Chinese archaeologists have unearthed a collection of 37 stone artifacts at three new localities near the Liuhuaishan, an important early Paleolithic site in the Bose Basin.
The new finds, described in a paper in the latest issue of Acta Anthropologica Sinica, will help better understand the human behavior at prehistoric open-air sites in south China.
The archaeologists found stone cores, flakes, chunks, choppers and chopping tools, and picks, mainly made of quartzite, silicarenite and siltstone.
The size of all artifacts was large and most of the tools were retouched on pebbles. Their characteristics show very strong ties with the pebble tool tradition of south China.
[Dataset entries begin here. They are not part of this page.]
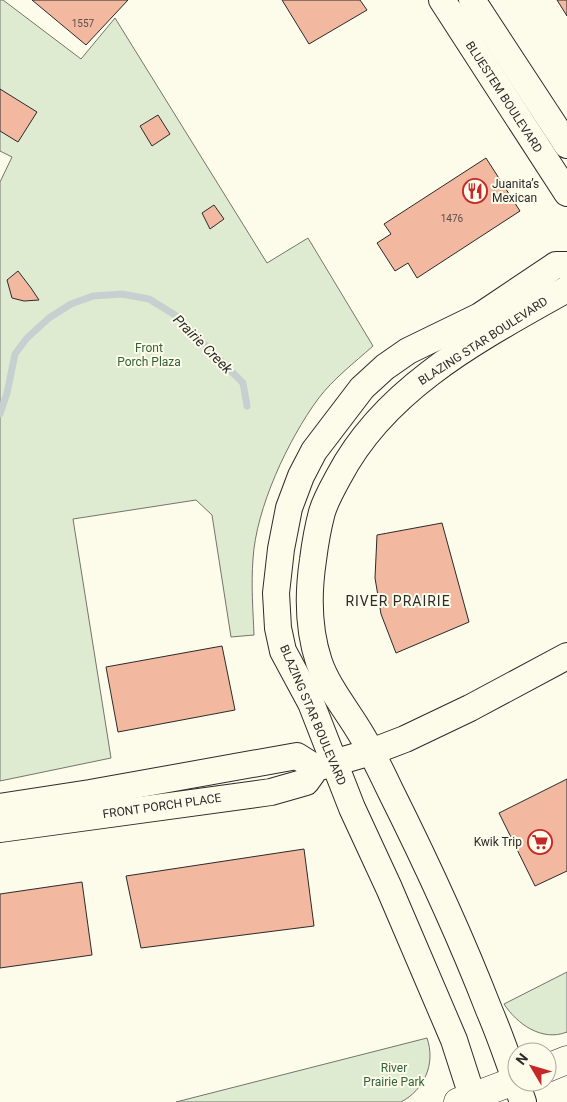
<svg xmlns="http://www.w3.org/2000/svg" width="567" height="1102" font-family="Roboto,sans-serif">
<rect width="100%" height="100%" fill="#fdfbea"/>
<!-- green -->
<g fill="#deebd1" stroke="#74746e">
<path d="M 0,0 L 3,0 L 81,59 L 115,18 L 267,263 L 308,238 L 373,346 C 354,363 333,379 318,399 C 288,440 256,508 253,559 C 251,585 253,610 254,635 L 231,637 L 212,515 L 196,500 L 73,519 L 111,758 L 0,781 L 0,182 L 12,157 L 0,151 Z"/>
<path d="M 567,972 L 567,1032 C 542,1042 517,1024 504,1004 Z"/>
<path d="M 427,1038 C 436,1064 424,1090 401,1102 L 176,1102 Z"/>
</g>
<g fill="none" stroke-linecap="round" stroke-linejoin="round">
<!-- stream -->
<polyline stroke="#c7d0d0" stroke-width="7" points="0,414 7,393 15,354 27,338 49,318 71,304 93,296 122,294 149,299 175,315 243,383 247,406"/>
</g>
<!-- building -->
<g fill="#f2b8a0" stroke="#2b2b2b">
<polygon points="32,0 128,0 86,45"/>
<polygon points="282,0 360,0 367,10 309,44"/>
<polygon points="557,0 567,0 567,16"/>
<polygon points="0,89 37,112 18,142 0,131"/>
<polygon points="158,115 170,134 152,146 140,126"/>
<polygon points="486,158 520,211 417,278 408,263 395,271 377,243 391,234 384,224"/>
<polygon points="214,205 224,219 210,229 202,213"/>
<polygon points="18,271 31,288 39,300 24,301 12,298 7,280"/>
<polygon points="442,523 469,622 396,653 381,614 375,578 377,535"/>
<polygon points="222,646 235,710 118,732 106,667"/>
<polygon points="567,779 567,871 535,886 499,813"/>
<polygon points="304,849 314,926 141,948 126,876"/>
<polygon points="82,882 92,955 0,968 0,894"/>
</g>
<g fill="none" stroke-linecap="round" stroke-linejoin="round">
<defs>
<g id="minor">
<polyline points="442,0 567,193"/>
<polyline points="472,0 567,145"/>
<polyline points="0,807 90,793 297,756 316,768"/>
<polyline points="0,829 271,792 306,782 316,768 371,752 405,739 470,708 567,656"/>
<polyline points="474,1102 454,1040 389,888 352,808 311,703 283,651 278,628 276,593 281,549 289,508 301,476 314,451 362,388 385,367 408,351 480,316 556,265 567,265"/>
<path d="M 523,1102 C 512,1071 502,1040 489,1010 C 460,935 426,862 390,790 C 381,771 372,752 361,734 C 347,710 328,688 319,662 C 308,629 308,593 313,560 C 315,544 318,527 322,512 C 326,499 333,487 339,476 C 386,386 482,337 567,289"/>
</g>
<g id="major">
<polyline points="547,1068 567,1060"/>
<polyline points="458,1102 517,1080"/>
</g>
</defs>
<!-- minor casing -->
<use href="#minor" stroke="#2b2b2b" stroke-width="28"/>
<!-- major casing -->
<use href="#major" stroke="#2b2b2b" stroke-width="29"/>
<!-- minor -->
<use href="#minor" stroke="#fdfbea" stroke-width="26"/>
<!-- major -->
<use href="#major" stroke="#fdfbea" stroke-width="28"/>
</g>
<!-- icons -->
<defs>
<symbol id="restaurant-ring" viewBox="-11 -11 22 22"><circle r="9.5" fill="#fdfbea" stroke="#c62828" stroke-width="1.5"/><path d="M-5-6h1v4h1v-4h1v4h1v-4h1v5L-1.5 .5V6h-2V.5L-5-1ZM5-6V6H3V1.5H1.5Q1.5-4 5-6Z" fill="#c62828"/></symbol>
<symbol id="supermarket-ring" viewBox="-11 -11 22 22"><circle r="9.5" fill="#fdfbea" stroke="#c62828" stroke-width="1.5"/><path d="M-6-5.5h2.5l.6 2H6L4.5 2H-2.5L-4.4-4H-6ZM-1.5 3.2a1.3 1.3 0 1 0 .1 0ZM3 3.2a1.3 1.3 0 1 0 .1 0Z" fill="#c62828"/></symbol>
</defs>
<g fill-rule="evenodd">
<use href="#restaurant-ring" x="461" y="177" width="28" height="28"/>
<use href="#supermarket-ring" x="526" y="828" width="28" height="28"/>
</g>
<g text-anchor="middle" dominant-baseline="central" stroke-width="4" stroke-linejoin="round" paint-order="stroke">
<!-- number labels -->
<g font-size="10" fill="#5d4e48">
<text x="83" y="23">1557</text>
<text x="452" y="218">1476</text>
</g>
<!-- street labels -->
<g font-size="12" fill="#2b2b2b" stroke="#fdfbea">
<text transform="translate(504 97) rotate(57)">BLUESTEM BOULEVARD</text>
<text transform="translate(483 341) rotate(-33)">BLAZING STAR BOULEVARD</text>
<text transform="translate(313 715) rotate(67)">BLAZING STAR BOULEVARD</text>
<text transform="translate(162 806) rotate(-8)">FRONT PORCH PLACE</text>
</g>
<!-- poi labels -->
<g font-size="12" fill="#2b2b2b" stroke="#fdfbea" text-anchor="start">
<text x="492" y="184">Juanita’s<tspan x="492" dy="14">Mexican</tspan></text>
<text x="522" y="842" text-anchor="end">Kwik Trip</text>
</g>
<!-- park labels -->
<g font-size="12" fill="#34623c" stroke="#fdfbea">
<text x="149" y="348">Front<tspan x="149" dy="14">Porch Plaza</tspan></text>
<text x="394" y="1068">River<tspan x="394" dy="14">Prairie Park</tspan></text>
</g>
<!-- water labels -->
<g font-size="14" font-style="italic" fill="#2b2b2b" stroke="#fdfbea">
<text transform="translate(203 344) rotate(45)">Prairie Creek</text>
</g>
<!-- neighbourhood labels -->
<g font-size="14" letter-spacing="1" fill="#2b2b2b" stroke="#fdfbea">
<text x="398" y="601">RIVER PRAIRIE</text>
</g>
</g>
<!-- north arrow -->
<g transform="translate(532 1067) rotate(308)"><circle r="24" fill="#fdfbea" stroke="#a9a89e"/>
<path d="M0-4L9 19L0 12L-9 19Z" fill="#c62828"/>
<text y="-8" font-size="14" font-weight="bold" text-anchor="middle" fill="#2b2b2b">N</text>
</g>
</svg>
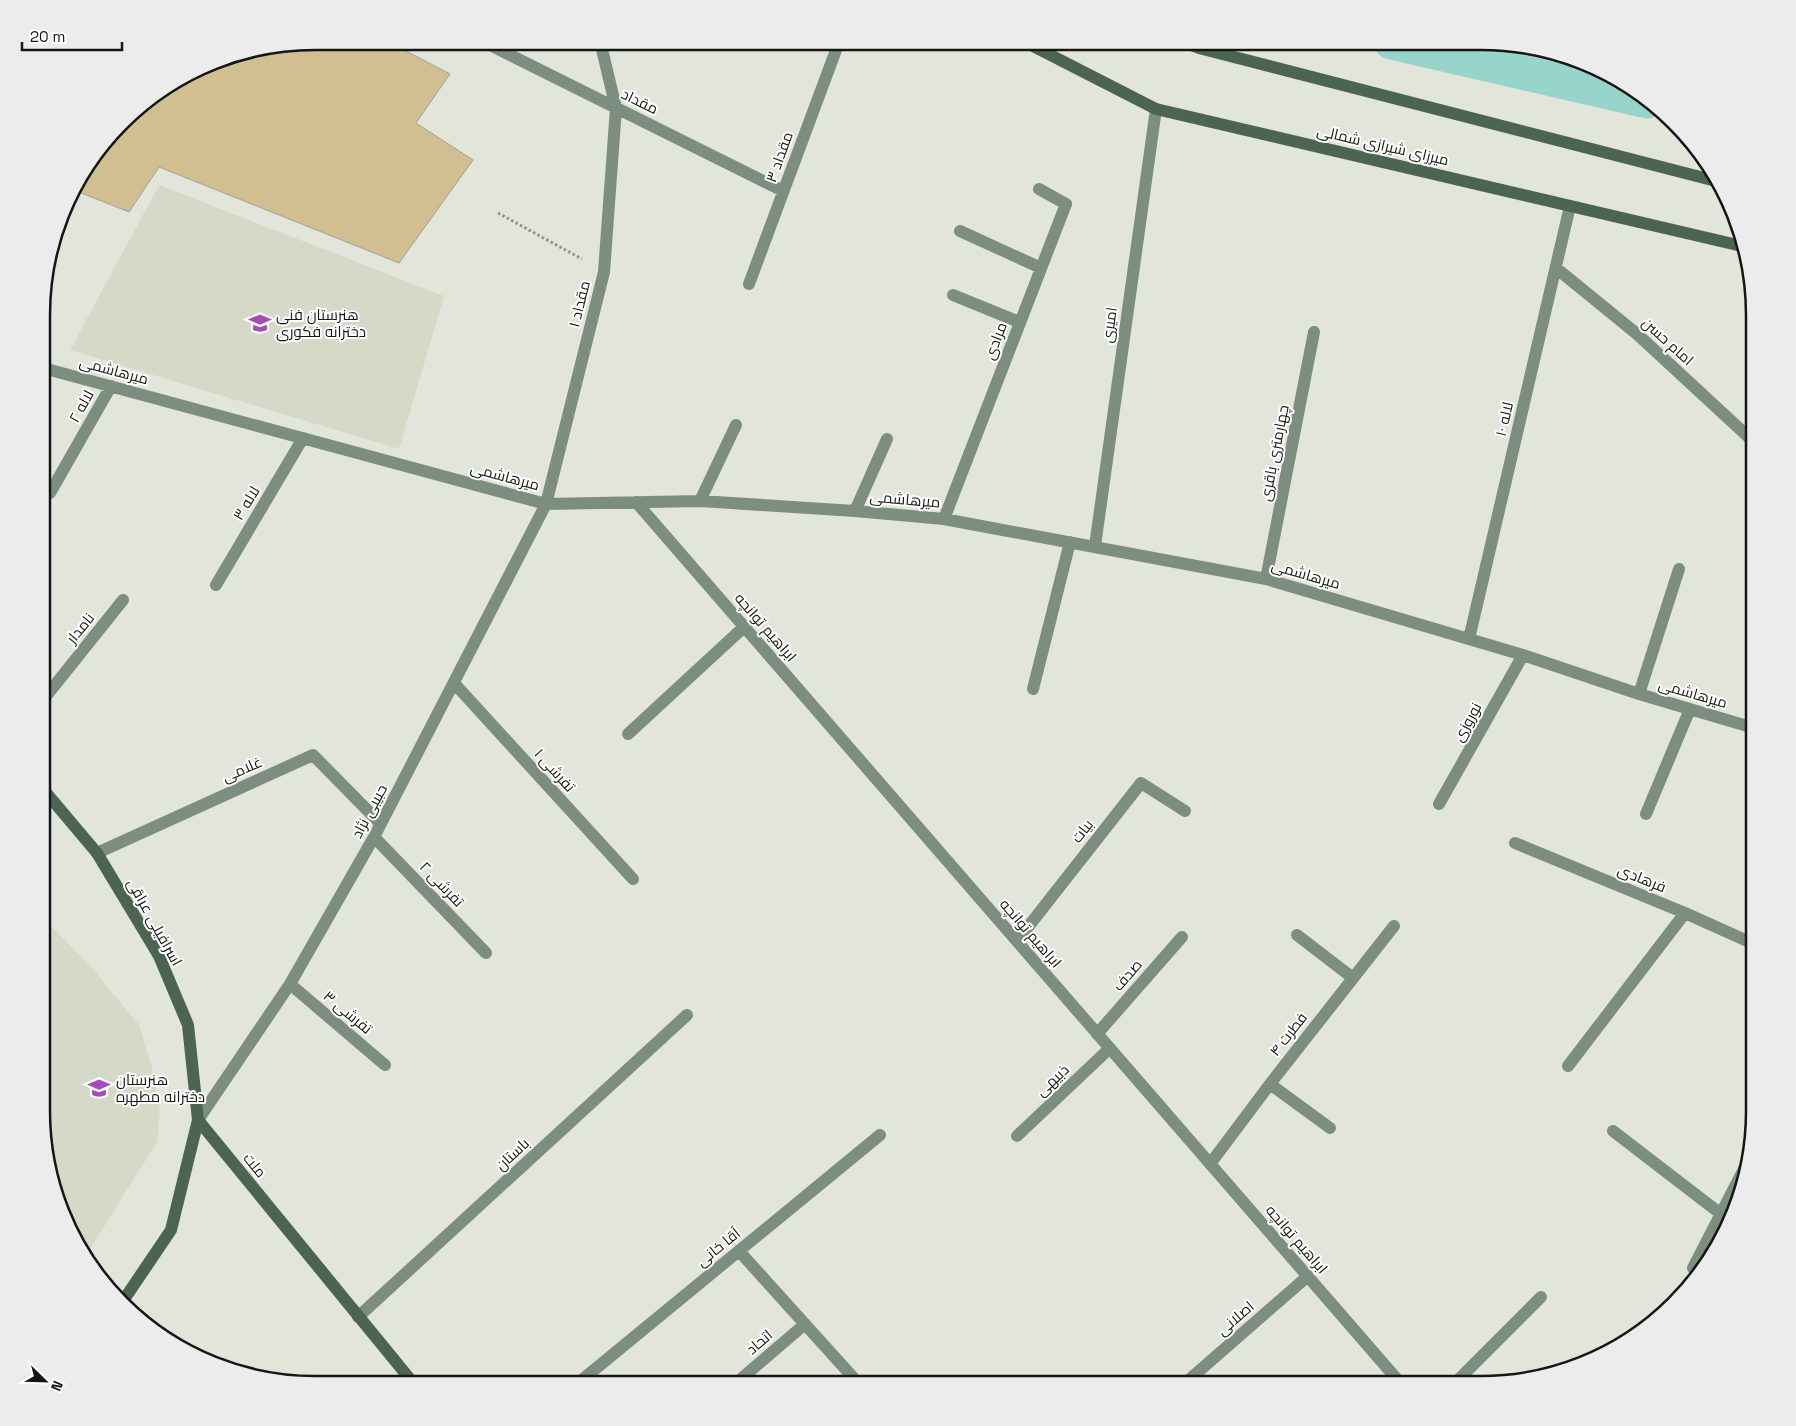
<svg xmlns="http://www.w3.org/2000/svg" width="1796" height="1426" viewBox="0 0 1796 1426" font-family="'Space Grotesk',Cairo,sans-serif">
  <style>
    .built { fill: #d5dac8 }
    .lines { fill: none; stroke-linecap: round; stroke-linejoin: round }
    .canal { stroke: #97d4cb; stroke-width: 35 }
    .building { fill: #d1bf92; stroke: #a4a096 }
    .path { stroke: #92948c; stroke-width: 3; stroke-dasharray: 2.5 2.5; stroke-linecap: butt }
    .street { stroke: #7c8e80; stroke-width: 12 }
    .secondary { stroke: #4b6552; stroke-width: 12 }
    .labels { text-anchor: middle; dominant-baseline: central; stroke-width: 4; stroke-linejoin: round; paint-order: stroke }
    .street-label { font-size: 15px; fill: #151613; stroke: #fff }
    .poi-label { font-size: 15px; fill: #151613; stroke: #fff; text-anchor: start }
    .rim { fill: none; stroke: #151613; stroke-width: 2.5 }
  </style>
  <rect width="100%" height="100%" fill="#e2e5da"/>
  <!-- built -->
  <path class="built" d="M159 185 444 296 399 449 70 350Z
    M46 921 92 968 139 1025 151 1064 160 1111 157 1142 87 1254 69 1232 42 1129V927Z"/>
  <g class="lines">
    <!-- canal -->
    <path class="canal" d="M1391 42 1647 101"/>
  </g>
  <!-- building -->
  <path class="building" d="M315 41H387L450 74 416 123 473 160 399 263 159 167 129 212 74 190 78 178 135 109 227 56Z"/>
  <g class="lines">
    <!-- path -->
    <path class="path" d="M498 213 582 259"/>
    <!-- street -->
    <path class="street" d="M482 41 783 191
      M960 231 1041 268
      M1556 268 1637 334 1755 443
      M749 284 839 42
      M953 295 1019 322
      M43 368 546 504 700 501 855 511 944 519 1266 579 1523 655 1639 694 1754 728
      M50 493 111 386
      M700 501 736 425
      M636 502 1402 1385
      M855 511 887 439
      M944 519 1066 204 1039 189
      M1095 546 1156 109
      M1266 579 1314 332
      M216 585 303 438
      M1469 639 1570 206
      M454 683 633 879
      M1033 689 1070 542
      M1639 694 1679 569
      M43 700 123 600
      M628 734 744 627
      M1439 804 1523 655
      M1646 814 1690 709
      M374 837 486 953
      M1515 843 1685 913 1754 944
      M97 853 313 755 381 824
      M1297 935 1353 978
      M1017 941 1141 783 1185 811
      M290 984 385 1065
      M1097 1034 1182 937
      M1568 1066 1685 913
      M1270 1084 1330 1128
      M198 1120 290 984 374 837 546 504 604 272 616 108 600 41
      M1613 1131 1721 1214
      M1017 1136 1110 1048
      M1210 1164 1270 1084 1394 926
      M739 1251 859 1384
      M1698 1273 1693 1268 1745 1167
      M358 1317 687 1015
      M577 1384 880 1135
      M735 1384 805 1324
      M1183 1385 1308 1276
      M1453 1385 1541 1297"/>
    <!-- secondary -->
    <path class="secondary" d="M1025 42 1156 109 1746 247
      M1183 42 1199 48 1716 181
      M43 789 97 853 159 956 188 1025 198 1120 171 1230 123 1301
      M198 1120 414 1384"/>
  </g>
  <!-- icons -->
  <defs>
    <g id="school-bare" transform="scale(1.725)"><path d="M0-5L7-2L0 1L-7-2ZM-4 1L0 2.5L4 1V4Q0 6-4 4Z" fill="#a44dba" stroke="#fff" stroke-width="2.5" paint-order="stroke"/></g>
  </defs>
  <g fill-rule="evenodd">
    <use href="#school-bare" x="260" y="323"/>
    <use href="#school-bare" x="99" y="1088"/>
  </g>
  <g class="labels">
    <!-- street labels -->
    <g class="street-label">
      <text transform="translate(640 101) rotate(26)">مقداد</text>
      <text transform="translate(1383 145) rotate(13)">میرزای شیرازی شمالی</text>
      <text transform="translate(779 157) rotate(-70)">مقداد ۳</text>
      <text transform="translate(579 304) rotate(-76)">مقداد ۱</text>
      <text transform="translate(1109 325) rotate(-82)">امیری</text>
      <text transform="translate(995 341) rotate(-69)">مرادی</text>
      <text transform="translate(1668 341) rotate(42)">امام حسن</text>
      <text transform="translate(114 370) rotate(15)">میرهاشمی</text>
      <text transform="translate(81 406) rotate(-61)">لاله ۲</text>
      <text transform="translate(1504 419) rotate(-77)">لاله ۱۰</text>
      <text transform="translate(1274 453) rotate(-79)">چهارمتری باقری</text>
      <text transform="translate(505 476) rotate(15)">میرهاشمی</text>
      <text transform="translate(905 499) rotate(5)">میرهاشمی</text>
      <text transform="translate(246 503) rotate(-59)">لاله ۳</text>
      <text transform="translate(1306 574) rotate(16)">میرهاشمی</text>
      <text transform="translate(766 627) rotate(49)">ابراهیم توانچه</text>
      <text transform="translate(80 628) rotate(-51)">نامدار</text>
      <text transform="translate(1693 693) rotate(16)">میرهاشمی</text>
      <text transform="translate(1467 722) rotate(-61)">نوروزی</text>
      <text transform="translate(242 769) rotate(-24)">غلامی</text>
      <text transform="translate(555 770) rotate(48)">تفرشی ۱</text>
      <text transform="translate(369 811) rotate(-62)">حبیبی نژاد</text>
      <text transform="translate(1082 831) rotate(-52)">بیات</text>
      <text transform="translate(1642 878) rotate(22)">فرهادی</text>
      <text transform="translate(442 884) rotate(46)">تفرشی ۲</text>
      <text transform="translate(155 922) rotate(61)">اسرافیلی عراقی</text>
      <text transform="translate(1031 933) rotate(49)">ابراهیم توانچه</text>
      <text transform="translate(1127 975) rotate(-49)">صدف</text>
      <text transform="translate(348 1012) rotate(40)">تفرشی ۳</text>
      <text transform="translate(1288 1034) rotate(-52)">فطرت ۴</text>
      <text transform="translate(1052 1080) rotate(-43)">ذبیهی</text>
      <text transform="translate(512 1154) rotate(-43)">باستان</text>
      <text transform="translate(255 1165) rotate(51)">ملت</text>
      <text transform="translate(1297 1239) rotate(49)">ابراهیم توانچه</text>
      <text transform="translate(718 1247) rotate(-39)">آقا خانی</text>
      <text transform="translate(1235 1318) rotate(-41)">اصلانی</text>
      <text transform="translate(759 1342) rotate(-41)">اتحاد</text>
    </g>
    <!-- poi labels -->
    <g class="poi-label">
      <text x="276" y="314">هنرستان فنی<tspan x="276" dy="17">دخترانه فکوری</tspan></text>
      <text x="116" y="1079">هنرستان<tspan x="116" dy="17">دخترانه مطهره</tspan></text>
    </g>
  </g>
  <!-- crop -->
  <path d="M0 0H1796V1426H0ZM315 50H1481A265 265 0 0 1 1746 315V1111A265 265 0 0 1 1481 1376H315A265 265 0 0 1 50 1111V315A265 265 0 0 1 315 50Z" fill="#ececec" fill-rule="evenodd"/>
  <path class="rim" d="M315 50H1481A265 265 0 0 1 1746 315V1111A265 265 0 0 1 1481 1376H315A265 265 0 0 1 50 1111V315A265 265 0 0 1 315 50Z"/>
  <!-- north arrow -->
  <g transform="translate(45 1381) rotate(113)" stroke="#ffffff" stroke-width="4" paint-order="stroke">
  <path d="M0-4L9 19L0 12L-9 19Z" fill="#151613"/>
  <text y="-8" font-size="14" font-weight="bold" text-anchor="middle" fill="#151613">N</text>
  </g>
  <!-- scale -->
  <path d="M22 42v8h100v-8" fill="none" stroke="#151613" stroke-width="2.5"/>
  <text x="30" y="42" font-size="15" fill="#151613" stroke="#ffffff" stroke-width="4" paint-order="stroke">20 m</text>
</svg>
Soil stratigraphy and the dating of tektites suggest that the newly discovered archaeological localities were formed in the early stage of Middle Pleistocene.
The archaeologists said that these localities are buried in the same layer of vermiculated red soil, and that preliminary analysis shows the localities have similar features, distribute across a broad area and span a limited range of time.
“With these details, a future project with a good stratigraphic and chronological control will be conducted to study the human behavior at open-air sites in south China”, concluded paper co-author Xing Gao, a professor at the Institute of Vertebrate Paleontology and Paleoanthropology, Chinese Academy of Sciences.